Detalles del ejercicio: Presenta como una lista JSON de cadenas, una por cada línea y sin incluir las líneas vacías, las filas que van desde la línea que contiene "left ankle: (155, 940, 20)" hasta la línea que contiene "right elbow: (1166, 542, -8)", ambas incluidas.

Filas extraídas:

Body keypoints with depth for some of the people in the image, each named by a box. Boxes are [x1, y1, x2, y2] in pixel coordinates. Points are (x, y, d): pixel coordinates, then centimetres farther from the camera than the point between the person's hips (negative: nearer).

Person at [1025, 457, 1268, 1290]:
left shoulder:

* * *

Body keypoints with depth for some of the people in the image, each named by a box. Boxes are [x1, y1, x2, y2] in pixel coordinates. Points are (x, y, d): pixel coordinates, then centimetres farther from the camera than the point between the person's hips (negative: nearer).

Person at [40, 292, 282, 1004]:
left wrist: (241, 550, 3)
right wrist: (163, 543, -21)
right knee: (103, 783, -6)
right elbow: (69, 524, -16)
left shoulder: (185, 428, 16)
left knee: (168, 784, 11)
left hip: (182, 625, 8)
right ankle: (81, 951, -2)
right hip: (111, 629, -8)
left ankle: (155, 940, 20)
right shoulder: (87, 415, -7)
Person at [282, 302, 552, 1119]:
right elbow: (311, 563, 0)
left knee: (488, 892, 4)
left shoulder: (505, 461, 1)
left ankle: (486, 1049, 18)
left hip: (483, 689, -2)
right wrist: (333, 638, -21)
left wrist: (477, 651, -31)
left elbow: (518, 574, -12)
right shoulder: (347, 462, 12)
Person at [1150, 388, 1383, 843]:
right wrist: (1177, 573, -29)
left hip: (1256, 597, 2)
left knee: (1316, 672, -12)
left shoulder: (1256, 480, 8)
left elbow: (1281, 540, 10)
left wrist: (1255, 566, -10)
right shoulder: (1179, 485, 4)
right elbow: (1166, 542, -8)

---

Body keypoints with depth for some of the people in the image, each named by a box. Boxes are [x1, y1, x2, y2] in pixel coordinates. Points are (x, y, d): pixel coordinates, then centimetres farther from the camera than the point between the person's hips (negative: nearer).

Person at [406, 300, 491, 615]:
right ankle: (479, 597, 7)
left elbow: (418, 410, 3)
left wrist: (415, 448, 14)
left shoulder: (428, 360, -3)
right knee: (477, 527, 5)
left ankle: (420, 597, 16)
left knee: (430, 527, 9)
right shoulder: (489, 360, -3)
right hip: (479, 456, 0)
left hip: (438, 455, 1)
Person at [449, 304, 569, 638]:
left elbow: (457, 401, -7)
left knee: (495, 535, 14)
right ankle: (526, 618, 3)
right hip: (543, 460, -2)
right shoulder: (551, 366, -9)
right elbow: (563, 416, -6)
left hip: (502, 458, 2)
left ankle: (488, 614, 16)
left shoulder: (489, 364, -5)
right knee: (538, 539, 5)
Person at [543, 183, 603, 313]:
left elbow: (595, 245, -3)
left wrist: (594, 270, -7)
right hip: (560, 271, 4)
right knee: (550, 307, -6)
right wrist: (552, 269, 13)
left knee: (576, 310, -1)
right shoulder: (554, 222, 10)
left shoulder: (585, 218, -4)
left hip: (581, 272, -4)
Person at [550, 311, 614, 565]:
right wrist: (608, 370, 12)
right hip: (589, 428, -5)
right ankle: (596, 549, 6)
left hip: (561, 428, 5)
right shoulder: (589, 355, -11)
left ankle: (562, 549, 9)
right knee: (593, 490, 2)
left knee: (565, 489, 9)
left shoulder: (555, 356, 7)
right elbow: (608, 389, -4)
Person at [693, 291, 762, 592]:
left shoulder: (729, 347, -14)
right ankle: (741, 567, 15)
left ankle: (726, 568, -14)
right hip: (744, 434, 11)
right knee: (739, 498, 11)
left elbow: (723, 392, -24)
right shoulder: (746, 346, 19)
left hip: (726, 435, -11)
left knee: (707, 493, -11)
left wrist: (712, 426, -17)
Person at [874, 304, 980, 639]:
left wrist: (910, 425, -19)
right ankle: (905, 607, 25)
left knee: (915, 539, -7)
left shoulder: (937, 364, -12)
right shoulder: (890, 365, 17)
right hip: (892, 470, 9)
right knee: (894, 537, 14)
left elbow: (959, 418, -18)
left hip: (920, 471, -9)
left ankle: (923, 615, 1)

Resultado obtenido:
[
  "left ankle: (155, 940, 20)",
  "right shoulder: (87, 415, -7)",
  "Person at [282, 302, 552, 1119]:",
  "right elbow: (311, 563, 0)",
  "left knee: (488, 892, 4)",
  "left shoulder: (505, 461, 1)",
  "left ankle: (486, 1049, 18)",
  "left hip: (483, 689, -2)",
  "right wrist: (333, 638, -21)",
  "left wrist: (477, 651, -31)",
  "left elbow: (518, 574, -12)",
  "right shoulder: (347, 462, 12)",
  "Person at [1150, 388, 1383, 843]:",
  "right wrist: (1177, 573, -29)",
  "left hip: (1256, 597, 2)",
  "left knee: (1316, 672, -12)",
  "left shoulder: (1256, 480, 8)",
  "left elbow: (1281, 540, 10)",
  "left wrist: (1255, 566, -10)",
  "right shoulder: (1179, 485, 4)",
  "right elbow: (1166, 542, -8)"
]